Laurie Kilmartin on Having a Half-Mexican Son
“(My son) and I went to Arizona last August, which was a mistake. We’re in a sandbox, making castles, and this old white lady starts looking at us. She’s like worried, and she finally just blurts out, ‘Are you his mom?’ So I decided to worry her further and said, ‘No, I’m his nanny. We’re taking care of them now.’”
Ron White on Getting DWI
“I had one DWI, which was a bogus charge because it turns out they were stopping every vehicle driving down that particular sidewalk. That’s profiling. And profiling is wrong.”
George Wallace on Fast Food Workers
“I wish trades happened outside of sports. The Wendy’s on Dupont Road sends fry cook Kelly Futz to the Dairy Queen on 17th Avenue for Assistant Manager Shantika Leonard and a cashier to be named later.”

CHALLENGE 1 -> In the comedian quotes, what did Laurie Kilmartin claim to be when the woman asked if she was the boy's mom?
CHALLENGE 2 -> Please resume the comedian quotes after the George Wallace joke about fast food workers.
The lines that come next play no part in this.

ROWS ->
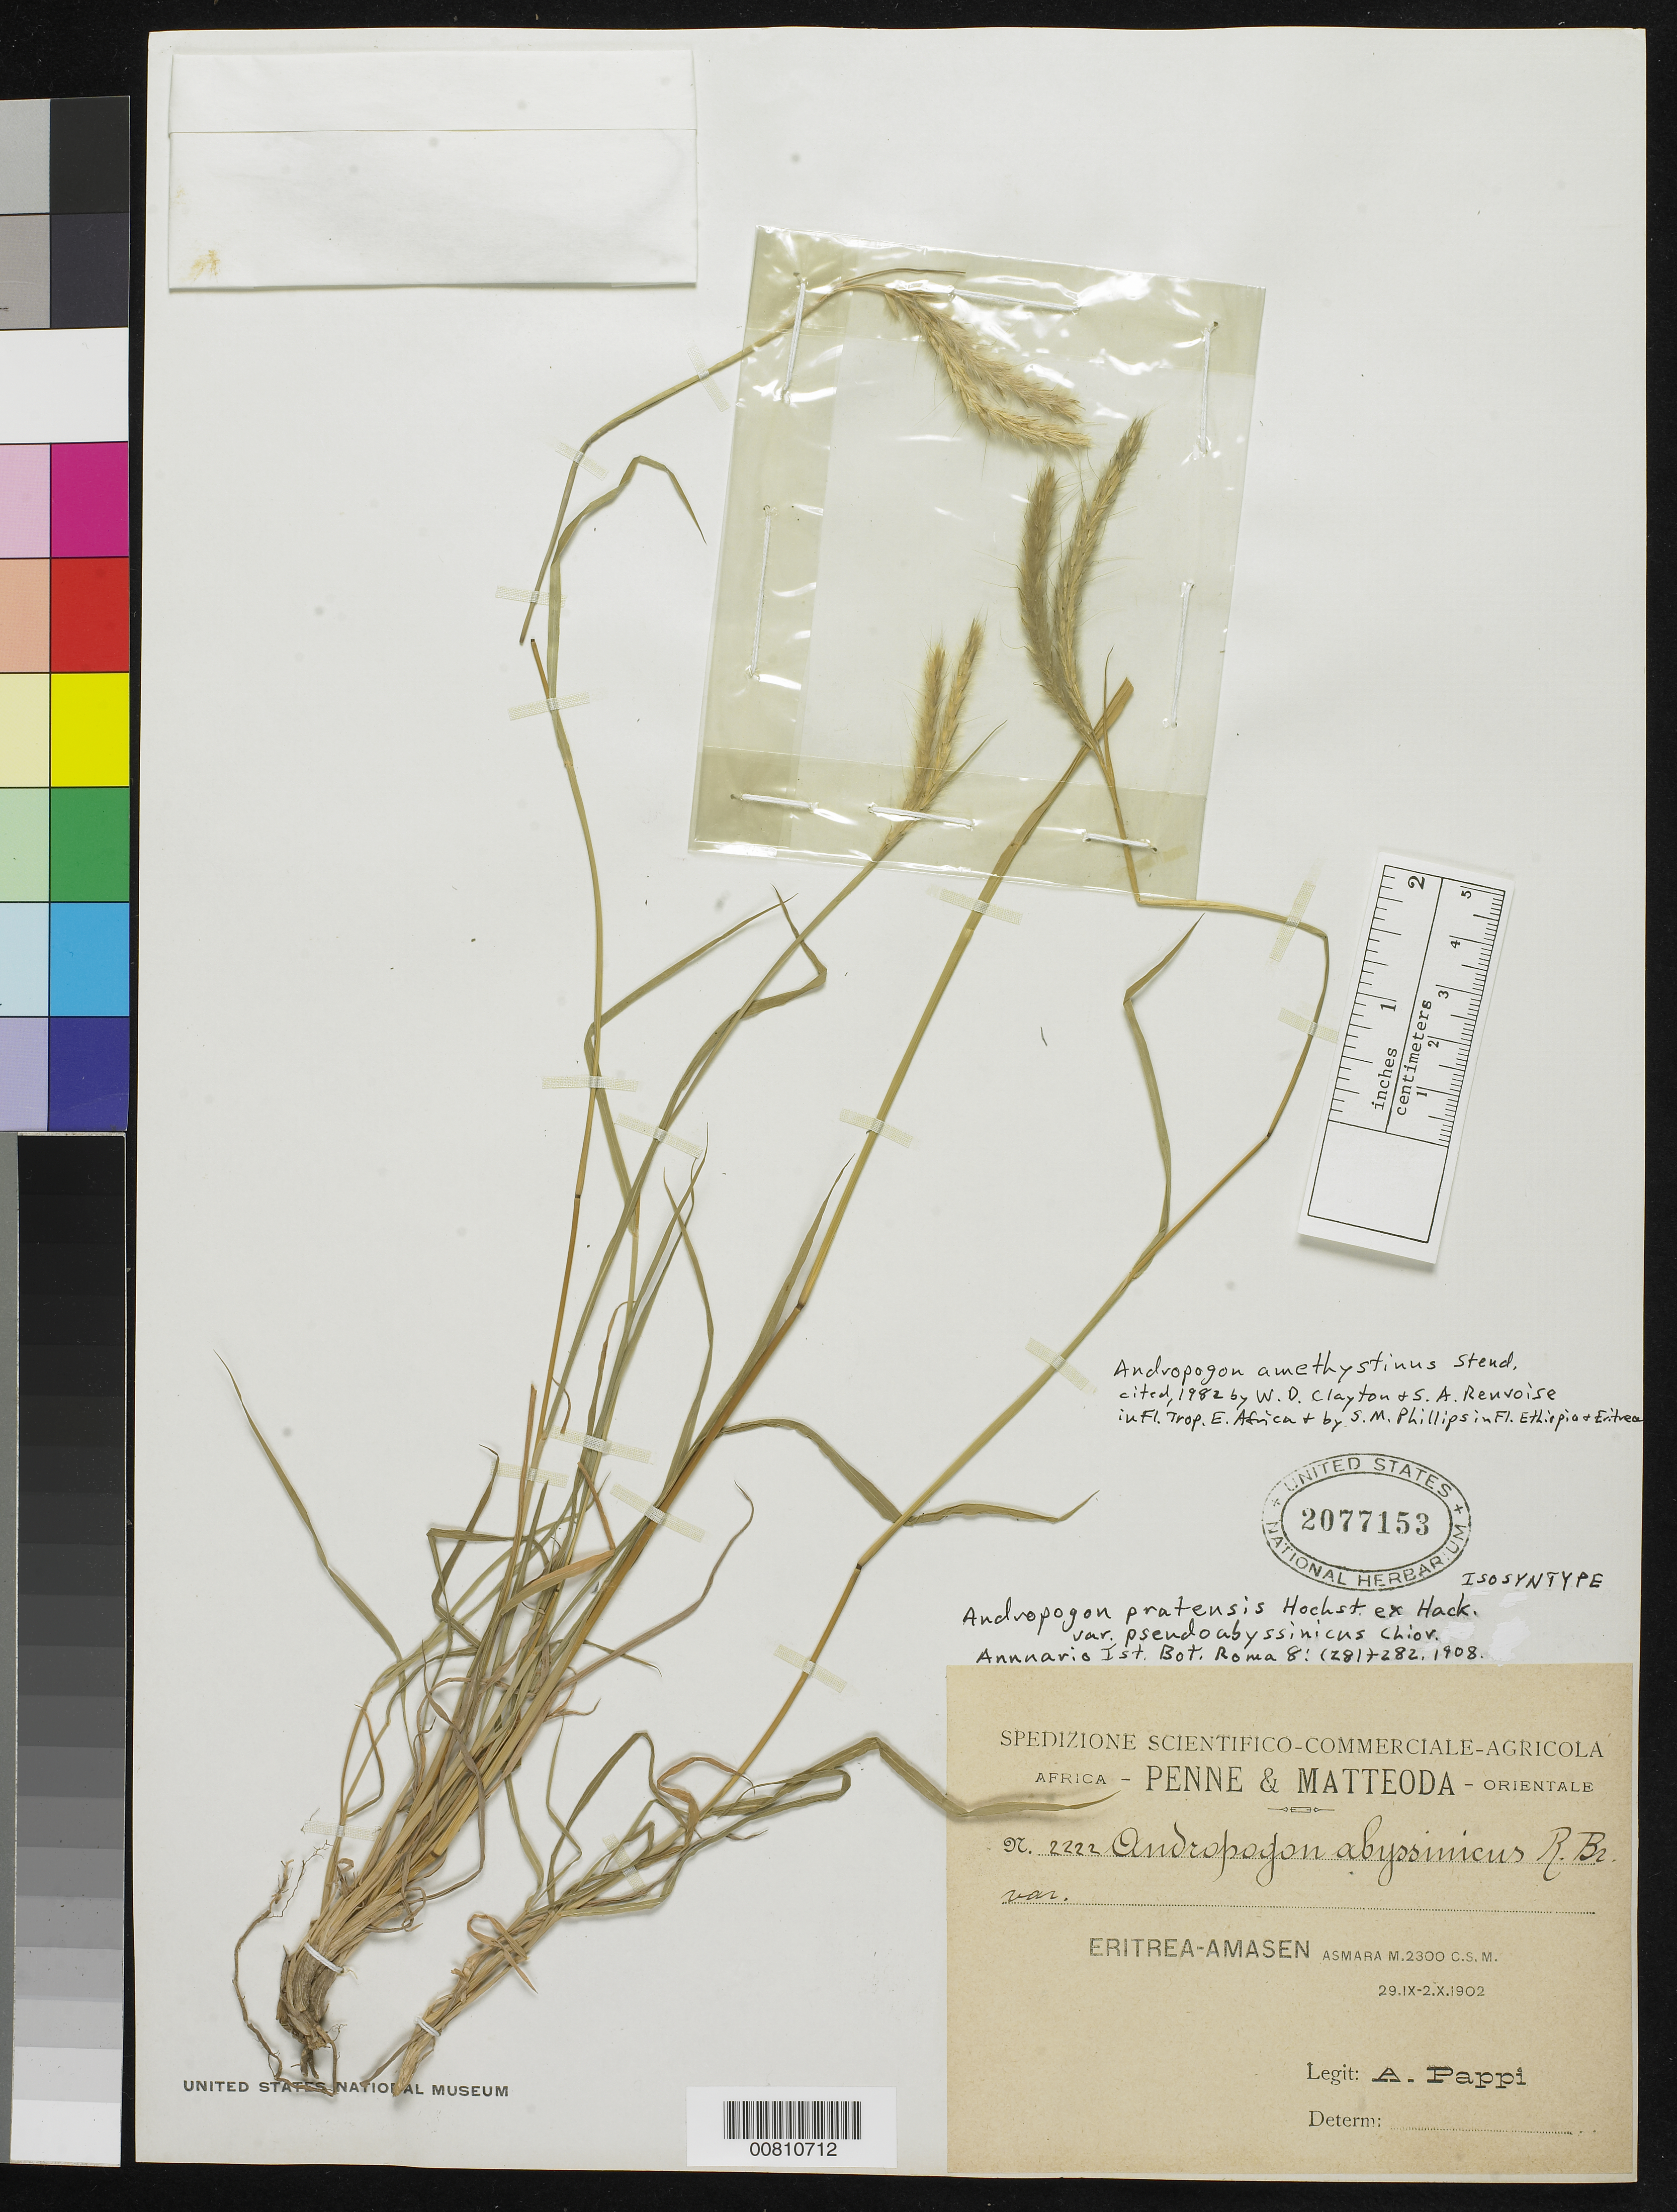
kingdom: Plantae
---
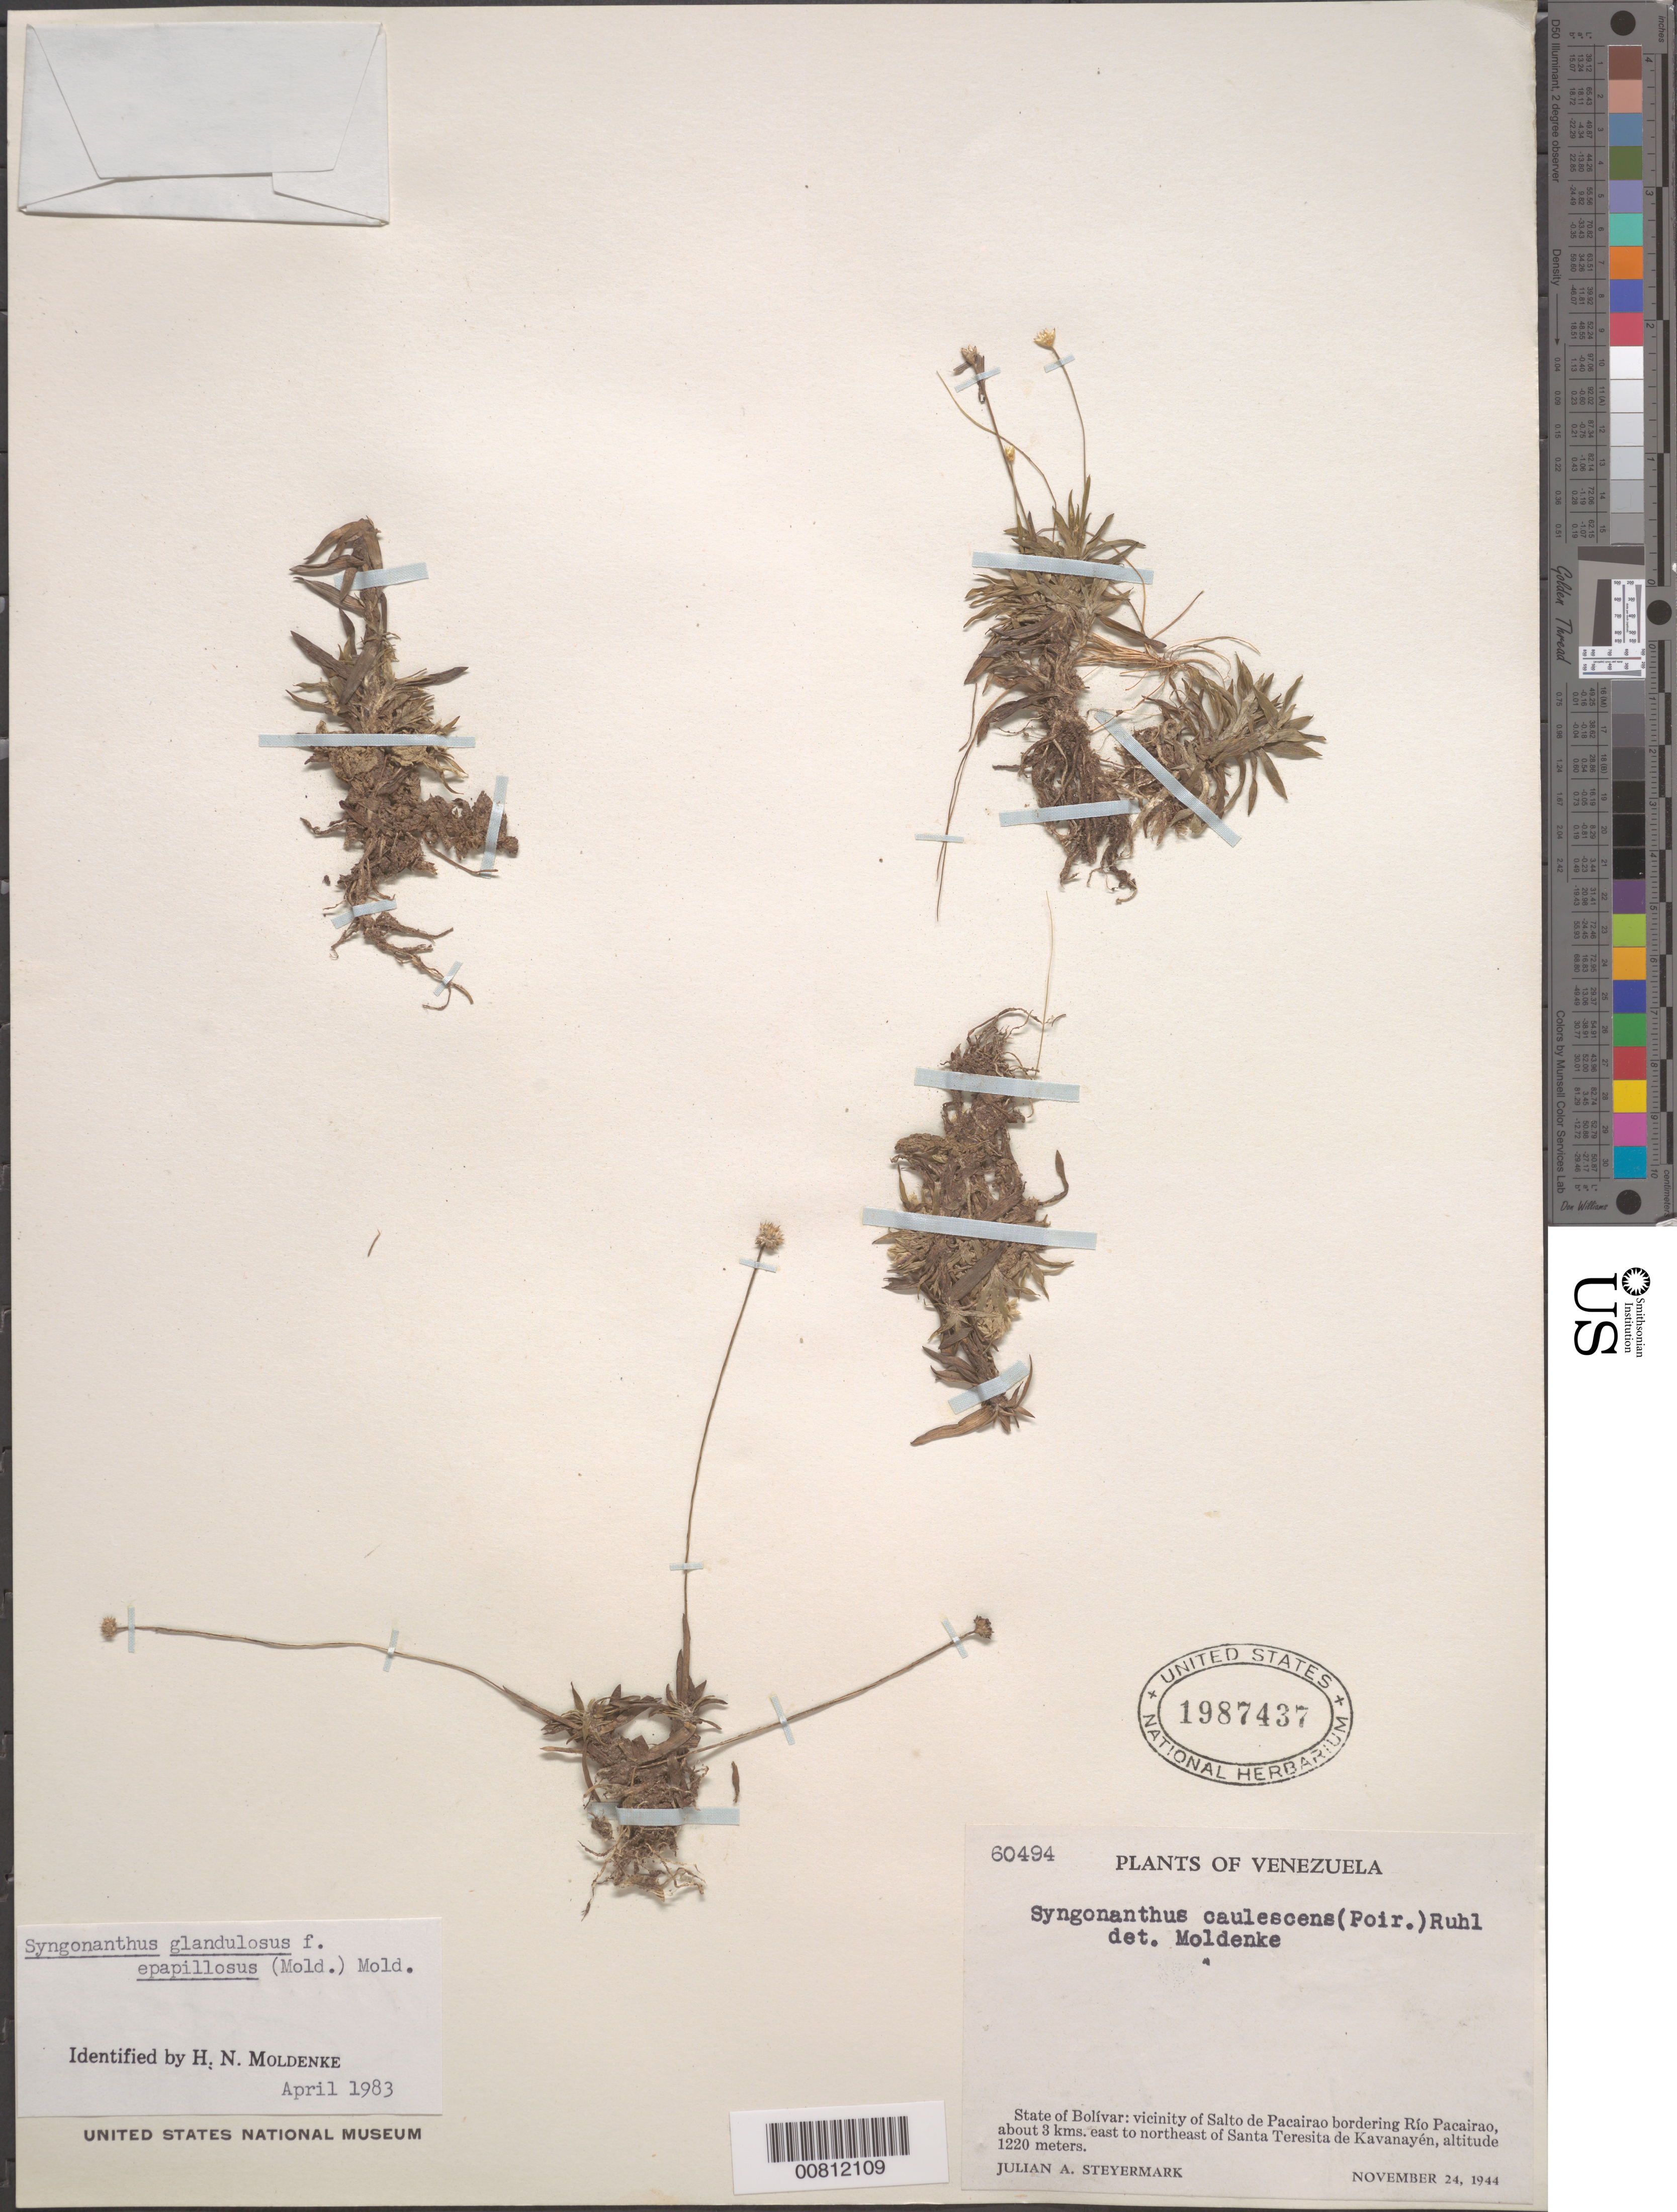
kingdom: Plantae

RESULT 1 -> His nanny.

RESULT 2 ->
Robin Williams on the Dangers of Viagra
“People have died on Viagra. They need to have an open coffin. ‘I don’t remember Pete being like this. Kids, go get some horseshoes. He would’ve wanted it that way.’”
Wendy Liebman on Being a Cheap Date
“I’ve never been wined and dined, but I’ve been beered and snacked.”
Steven Wright on Playing in the Sandbox
“When I was a little kid, we had a quicksand box. I was an only child… eventually.”
Mitch Hedberg on Waffles
“Waffles are like pancakes with syrup traps. A waffle says to the syrup, ‘Hold on, now. You ain’t going anywhere. Don’t even be trying to creep down the side. Just rest in these squares. If one square is full, move on to the next one. When you hit the butter, split up.’”
Jo Koy on Rice
“Rice was fucking everything to me. Rice was breakfast, rice was lunch, rice was dinner. I know there’s a lot of people like, ‘Oh, Filipinos eat breakfast?’ Yes, we do! It’s just last night’s dinner with an egg!”
Bill Burr on God
“God’s everywhere, but I gotta go down (to church) to see him? Really? And he’s mad at me down there, and I owe you money?”
Iliza Shlesinger on Weekends
“The weekend represents the 48 hours that you have to fuck up the life you worked so hard for all week.”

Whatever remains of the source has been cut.